Entries taken from a collection

§

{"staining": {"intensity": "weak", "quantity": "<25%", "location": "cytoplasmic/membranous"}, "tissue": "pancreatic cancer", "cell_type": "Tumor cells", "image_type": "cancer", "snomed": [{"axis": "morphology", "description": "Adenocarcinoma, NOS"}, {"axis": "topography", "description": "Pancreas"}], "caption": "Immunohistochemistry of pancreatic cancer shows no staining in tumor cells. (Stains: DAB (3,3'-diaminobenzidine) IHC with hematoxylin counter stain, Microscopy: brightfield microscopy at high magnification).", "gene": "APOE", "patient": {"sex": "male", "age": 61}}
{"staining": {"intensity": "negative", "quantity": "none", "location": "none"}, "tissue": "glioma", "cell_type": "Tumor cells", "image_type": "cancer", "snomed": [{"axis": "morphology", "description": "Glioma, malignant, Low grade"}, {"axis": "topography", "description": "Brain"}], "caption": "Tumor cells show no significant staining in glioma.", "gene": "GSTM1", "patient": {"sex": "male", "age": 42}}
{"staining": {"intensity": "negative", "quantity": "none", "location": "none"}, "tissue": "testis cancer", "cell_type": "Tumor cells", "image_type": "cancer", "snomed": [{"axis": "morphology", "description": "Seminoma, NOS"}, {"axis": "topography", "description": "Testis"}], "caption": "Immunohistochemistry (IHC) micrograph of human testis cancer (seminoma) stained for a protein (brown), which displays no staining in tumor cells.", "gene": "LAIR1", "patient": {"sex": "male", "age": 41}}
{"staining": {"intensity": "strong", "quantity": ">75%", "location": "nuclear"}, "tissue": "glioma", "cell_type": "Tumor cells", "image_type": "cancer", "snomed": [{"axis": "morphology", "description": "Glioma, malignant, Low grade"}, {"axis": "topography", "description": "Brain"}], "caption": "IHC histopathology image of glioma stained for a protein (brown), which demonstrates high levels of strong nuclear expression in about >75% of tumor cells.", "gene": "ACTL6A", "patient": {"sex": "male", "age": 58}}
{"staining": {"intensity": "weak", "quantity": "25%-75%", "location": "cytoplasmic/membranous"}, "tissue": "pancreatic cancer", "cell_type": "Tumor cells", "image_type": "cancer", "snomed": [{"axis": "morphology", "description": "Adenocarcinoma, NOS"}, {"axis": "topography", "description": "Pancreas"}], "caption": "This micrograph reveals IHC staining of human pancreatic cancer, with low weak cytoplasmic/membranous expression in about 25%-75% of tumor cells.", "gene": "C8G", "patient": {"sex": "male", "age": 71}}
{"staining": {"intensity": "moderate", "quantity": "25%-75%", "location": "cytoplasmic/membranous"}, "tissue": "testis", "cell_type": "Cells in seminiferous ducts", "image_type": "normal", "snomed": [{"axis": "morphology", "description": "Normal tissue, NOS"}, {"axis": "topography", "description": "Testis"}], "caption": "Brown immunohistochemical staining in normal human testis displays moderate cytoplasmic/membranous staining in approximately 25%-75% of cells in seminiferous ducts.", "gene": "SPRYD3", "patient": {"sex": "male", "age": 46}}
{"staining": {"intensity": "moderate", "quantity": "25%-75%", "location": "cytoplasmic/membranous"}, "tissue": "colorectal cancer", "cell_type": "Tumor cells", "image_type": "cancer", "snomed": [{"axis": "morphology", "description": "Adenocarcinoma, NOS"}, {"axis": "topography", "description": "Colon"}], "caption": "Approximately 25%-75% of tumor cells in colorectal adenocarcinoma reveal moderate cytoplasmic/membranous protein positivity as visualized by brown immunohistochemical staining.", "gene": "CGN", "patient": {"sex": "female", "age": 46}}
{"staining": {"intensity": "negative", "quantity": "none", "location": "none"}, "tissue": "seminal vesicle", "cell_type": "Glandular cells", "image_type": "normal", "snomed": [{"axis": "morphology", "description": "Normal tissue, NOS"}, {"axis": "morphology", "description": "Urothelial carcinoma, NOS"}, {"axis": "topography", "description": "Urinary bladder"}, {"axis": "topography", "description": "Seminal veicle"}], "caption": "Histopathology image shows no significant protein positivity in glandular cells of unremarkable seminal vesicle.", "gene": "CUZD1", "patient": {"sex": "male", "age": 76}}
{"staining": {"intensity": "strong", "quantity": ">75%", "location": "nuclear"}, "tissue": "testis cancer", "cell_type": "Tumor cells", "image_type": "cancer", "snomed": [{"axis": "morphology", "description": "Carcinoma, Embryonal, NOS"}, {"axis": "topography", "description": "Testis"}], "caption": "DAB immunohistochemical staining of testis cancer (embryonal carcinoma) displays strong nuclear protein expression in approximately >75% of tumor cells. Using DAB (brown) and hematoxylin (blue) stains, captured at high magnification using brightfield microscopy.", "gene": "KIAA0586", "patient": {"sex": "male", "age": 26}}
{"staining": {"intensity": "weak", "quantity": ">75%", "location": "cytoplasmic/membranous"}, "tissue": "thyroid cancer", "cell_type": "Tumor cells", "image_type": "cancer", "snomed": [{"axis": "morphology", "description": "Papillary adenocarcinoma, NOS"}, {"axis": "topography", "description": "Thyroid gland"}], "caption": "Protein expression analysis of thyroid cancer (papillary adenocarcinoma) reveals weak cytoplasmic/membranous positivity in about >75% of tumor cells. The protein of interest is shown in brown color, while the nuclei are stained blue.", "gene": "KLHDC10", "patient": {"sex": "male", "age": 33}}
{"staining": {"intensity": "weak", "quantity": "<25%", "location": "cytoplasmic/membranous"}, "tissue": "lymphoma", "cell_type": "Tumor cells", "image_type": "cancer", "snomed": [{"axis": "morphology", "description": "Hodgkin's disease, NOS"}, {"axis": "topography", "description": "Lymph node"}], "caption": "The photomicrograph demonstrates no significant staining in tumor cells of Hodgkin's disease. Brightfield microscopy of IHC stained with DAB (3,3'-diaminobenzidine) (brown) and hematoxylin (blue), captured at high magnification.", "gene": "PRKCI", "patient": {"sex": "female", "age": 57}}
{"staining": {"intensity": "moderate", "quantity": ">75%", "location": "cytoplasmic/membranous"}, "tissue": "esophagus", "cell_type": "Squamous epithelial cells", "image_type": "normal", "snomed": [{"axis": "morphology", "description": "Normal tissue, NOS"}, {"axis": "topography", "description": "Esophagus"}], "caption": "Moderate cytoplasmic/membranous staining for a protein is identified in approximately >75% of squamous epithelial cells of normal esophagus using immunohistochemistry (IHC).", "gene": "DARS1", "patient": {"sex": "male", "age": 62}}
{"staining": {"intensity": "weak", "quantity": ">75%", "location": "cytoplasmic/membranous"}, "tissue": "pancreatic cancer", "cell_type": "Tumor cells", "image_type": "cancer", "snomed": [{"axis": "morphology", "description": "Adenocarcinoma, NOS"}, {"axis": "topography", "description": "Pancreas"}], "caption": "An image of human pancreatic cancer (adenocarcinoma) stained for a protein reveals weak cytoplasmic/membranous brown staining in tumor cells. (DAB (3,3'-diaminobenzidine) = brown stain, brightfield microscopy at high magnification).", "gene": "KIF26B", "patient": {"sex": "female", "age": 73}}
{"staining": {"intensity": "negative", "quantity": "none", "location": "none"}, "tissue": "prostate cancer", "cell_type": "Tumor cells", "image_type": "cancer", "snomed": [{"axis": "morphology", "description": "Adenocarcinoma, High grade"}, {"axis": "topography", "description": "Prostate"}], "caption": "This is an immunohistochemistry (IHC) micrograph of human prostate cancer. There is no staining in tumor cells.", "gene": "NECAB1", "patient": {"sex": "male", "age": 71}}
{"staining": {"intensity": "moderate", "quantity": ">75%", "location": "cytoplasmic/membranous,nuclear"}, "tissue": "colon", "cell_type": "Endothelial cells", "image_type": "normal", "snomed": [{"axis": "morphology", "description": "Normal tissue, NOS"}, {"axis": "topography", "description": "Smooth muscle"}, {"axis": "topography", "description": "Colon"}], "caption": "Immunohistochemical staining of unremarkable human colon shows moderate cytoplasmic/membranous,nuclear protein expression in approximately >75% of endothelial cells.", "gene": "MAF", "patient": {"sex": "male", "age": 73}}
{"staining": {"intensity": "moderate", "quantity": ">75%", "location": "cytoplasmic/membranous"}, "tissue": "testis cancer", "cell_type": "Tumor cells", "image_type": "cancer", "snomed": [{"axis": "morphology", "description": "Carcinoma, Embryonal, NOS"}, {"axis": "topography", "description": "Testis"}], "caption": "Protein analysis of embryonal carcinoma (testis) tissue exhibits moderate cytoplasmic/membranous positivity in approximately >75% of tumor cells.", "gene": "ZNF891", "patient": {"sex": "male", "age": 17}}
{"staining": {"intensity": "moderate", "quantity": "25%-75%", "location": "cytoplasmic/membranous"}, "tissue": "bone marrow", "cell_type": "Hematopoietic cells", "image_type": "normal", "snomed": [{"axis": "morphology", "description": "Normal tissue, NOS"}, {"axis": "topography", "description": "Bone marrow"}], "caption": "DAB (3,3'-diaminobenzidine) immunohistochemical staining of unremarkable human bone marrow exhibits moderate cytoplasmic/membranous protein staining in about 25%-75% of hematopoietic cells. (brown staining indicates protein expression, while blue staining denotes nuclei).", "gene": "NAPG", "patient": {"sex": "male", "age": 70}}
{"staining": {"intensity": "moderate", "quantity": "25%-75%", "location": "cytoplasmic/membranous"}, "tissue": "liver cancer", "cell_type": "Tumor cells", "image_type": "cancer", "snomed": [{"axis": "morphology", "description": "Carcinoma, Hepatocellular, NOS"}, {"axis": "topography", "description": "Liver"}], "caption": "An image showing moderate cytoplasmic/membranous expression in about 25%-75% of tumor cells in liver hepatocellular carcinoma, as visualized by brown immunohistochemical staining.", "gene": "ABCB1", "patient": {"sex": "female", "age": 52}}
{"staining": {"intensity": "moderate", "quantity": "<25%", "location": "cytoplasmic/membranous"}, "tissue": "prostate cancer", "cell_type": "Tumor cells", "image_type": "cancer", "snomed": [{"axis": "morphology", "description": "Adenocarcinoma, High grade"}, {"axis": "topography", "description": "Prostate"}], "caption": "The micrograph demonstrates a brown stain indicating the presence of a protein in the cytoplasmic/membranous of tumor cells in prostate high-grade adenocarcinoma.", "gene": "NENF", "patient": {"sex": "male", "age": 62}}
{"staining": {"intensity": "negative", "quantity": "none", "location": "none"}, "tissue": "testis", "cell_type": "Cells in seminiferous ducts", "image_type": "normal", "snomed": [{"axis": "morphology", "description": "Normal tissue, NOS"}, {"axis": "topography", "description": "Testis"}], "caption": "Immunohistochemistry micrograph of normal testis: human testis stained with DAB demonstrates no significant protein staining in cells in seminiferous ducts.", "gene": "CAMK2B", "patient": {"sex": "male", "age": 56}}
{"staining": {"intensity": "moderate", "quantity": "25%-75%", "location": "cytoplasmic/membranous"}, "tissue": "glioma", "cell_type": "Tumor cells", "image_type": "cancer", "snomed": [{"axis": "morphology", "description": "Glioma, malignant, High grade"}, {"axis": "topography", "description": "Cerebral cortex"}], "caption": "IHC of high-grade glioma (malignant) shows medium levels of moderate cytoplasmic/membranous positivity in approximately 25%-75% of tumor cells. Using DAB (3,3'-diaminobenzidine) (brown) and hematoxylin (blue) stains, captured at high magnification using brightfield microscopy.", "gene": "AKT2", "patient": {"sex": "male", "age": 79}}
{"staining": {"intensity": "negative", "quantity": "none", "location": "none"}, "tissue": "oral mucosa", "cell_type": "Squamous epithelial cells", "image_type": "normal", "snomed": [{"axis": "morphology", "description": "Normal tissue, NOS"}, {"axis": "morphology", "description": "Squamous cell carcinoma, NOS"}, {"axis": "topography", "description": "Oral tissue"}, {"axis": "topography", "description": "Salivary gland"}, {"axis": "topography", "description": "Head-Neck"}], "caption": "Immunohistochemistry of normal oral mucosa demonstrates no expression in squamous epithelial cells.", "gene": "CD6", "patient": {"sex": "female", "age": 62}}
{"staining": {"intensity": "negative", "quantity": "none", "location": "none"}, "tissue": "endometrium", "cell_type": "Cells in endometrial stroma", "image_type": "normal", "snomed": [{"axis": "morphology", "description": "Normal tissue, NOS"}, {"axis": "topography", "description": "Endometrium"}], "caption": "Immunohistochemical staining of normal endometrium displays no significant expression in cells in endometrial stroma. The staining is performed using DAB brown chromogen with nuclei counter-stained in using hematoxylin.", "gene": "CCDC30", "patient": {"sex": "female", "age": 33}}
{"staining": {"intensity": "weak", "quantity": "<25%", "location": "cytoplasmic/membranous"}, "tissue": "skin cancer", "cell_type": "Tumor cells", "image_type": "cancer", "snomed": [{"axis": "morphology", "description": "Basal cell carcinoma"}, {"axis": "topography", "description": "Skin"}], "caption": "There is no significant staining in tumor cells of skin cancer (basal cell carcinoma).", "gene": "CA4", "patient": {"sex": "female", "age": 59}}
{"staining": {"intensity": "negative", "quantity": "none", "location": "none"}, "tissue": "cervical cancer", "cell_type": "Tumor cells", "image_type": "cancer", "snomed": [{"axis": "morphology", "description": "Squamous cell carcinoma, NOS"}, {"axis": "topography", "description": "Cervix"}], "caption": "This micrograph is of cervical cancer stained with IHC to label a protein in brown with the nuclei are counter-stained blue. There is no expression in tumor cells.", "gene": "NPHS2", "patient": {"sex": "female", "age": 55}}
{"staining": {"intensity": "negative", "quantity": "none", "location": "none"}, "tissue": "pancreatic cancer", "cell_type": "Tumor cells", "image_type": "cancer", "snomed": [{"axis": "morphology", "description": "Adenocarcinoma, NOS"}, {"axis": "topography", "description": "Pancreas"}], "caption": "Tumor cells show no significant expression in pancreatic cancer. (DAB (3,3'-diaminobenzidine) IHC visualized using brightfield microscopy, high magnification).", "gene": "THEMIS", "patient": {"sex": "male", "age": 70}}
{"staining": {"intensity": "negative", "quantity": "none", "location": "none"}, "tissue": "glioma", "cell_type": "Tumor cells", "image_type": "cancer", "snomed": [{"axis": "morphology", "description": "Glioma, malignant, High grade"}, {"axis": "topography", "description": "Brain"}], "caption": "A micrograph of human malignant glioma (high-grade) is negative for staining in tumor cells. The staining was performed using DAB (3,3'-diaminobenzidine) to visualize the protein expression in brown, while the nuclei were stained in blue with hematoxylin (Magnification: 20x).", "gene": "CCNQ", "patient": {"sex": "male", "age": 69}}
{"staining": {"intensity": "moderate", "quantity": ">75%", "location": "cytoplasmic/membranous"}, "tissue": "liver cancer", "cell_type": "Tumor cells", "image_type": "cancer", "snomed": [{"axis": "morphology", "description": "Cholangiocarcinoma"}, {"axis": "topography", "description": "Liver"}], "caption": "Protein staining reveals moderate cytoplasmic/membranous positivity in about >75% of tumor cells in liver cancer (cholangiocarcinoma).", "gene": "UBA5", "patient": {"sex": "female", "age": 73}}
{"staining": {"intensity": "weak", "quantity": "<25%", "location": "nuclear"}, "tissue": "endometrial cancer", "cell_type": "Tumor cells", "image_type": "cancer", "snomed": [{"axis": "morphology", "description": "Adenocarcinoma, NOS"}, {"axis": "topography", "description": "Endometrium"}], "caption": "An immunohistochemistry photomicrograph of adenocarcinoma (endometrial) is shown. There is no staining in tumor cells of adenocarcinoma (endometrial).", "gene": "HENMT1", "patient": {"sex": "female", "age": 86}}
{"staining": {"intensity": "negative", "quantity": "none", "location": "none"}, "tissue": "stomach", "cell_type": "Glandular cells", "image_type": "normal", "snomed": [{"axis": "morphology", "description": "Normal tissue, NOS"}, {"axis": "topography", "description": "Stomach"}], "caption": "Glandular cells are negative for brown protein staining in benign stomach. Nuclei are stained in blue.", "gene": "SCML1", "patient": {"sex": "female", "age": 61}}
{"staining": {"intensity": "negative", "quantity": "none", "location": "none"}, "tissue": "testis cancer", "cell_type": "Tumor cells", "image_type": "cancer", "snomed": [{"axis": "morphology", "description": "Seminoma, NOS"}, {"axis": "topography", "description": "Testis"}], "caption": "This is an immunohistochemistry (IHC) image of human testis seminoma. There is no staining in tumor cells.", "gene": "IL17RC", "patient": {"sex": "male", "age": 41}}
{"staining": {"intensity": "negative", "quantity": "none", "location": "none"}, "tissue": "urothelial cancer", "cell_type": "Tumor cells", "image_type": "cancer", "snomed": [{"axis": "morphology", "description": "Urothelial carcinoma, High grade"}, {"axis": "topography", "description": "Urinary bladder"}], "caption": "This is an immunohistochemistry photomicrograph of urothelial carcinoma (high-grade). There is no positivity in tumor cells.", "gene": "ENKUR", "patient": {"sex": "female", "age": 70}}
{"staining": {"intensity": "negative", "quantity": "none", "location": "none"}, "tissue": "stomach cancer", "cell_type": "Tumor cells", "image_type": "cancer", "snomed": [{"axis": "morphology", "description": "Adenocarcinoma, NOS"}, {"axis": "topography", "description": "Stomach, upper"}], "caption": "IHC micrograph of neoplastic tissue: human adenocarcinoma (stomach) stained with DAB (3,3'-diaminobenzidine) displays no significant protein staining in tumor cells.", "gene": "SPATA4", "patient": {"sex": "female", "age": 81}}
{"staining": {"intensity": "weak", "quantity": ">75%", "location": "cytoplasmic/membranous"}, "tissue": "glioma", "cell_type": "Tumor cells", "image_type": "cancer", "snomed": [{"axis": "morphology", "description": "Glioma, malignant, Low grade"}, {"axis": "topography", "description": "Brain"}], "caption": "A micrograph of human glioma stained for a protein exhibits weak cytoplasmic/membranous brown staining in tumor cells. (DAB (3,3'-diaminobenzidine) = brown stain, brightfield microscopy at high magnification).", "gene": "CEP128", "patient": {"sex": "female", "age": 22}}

§

## WHAT IS REQUIRED
Search the data for "analysis". Copy every matching line.

## SOLUTION FOR THIS EXERCISE
{"staining": {"intensity": "weak", "quantity": ">75%", "location": "cytoplasmic/membranous"}, "tissue": "thyroid cancer", "cell_type": "Tumor cells", "image_type": "cancer", "snomed": [{"axis": "morphology", "description": "Papillary adenocarcinoma, NOS"}, {"axis": "topography", "description": "Thyroid gland"}], "caption": "Protein expression analysis of thyroid cancer (papillary adenocarcinoma) reveals weak cytoplasmic/membranous positivity in about >75% of tumor cells. The protein of interest is shown in brown color, while the nuclei are stained blue.", "gene": "KLHDC10", "patient": {"sex": "male", "age": 33}}
{"staining": {"intensity": "moderate", "quantity": ">75%", "location": "cytoplasmic/membranous"}, "tissue": "testis cancer", "cell_type": "Tumor cells", "image_type": "cancer", "snomed": [{"axis": "morphology", "description": "Carcinoma, Embryonal, NOS"}, {"axis": "topography", "description": "Testis"}], "caption": "Protein analysis of embryonal carcinoma (testis) tissue exhibits moderate cytoplasmic/membranous positivity in approximately >75% of tumor cells.", "gene": "ZNF891", "patient": {"sex": "male", "age": 17}}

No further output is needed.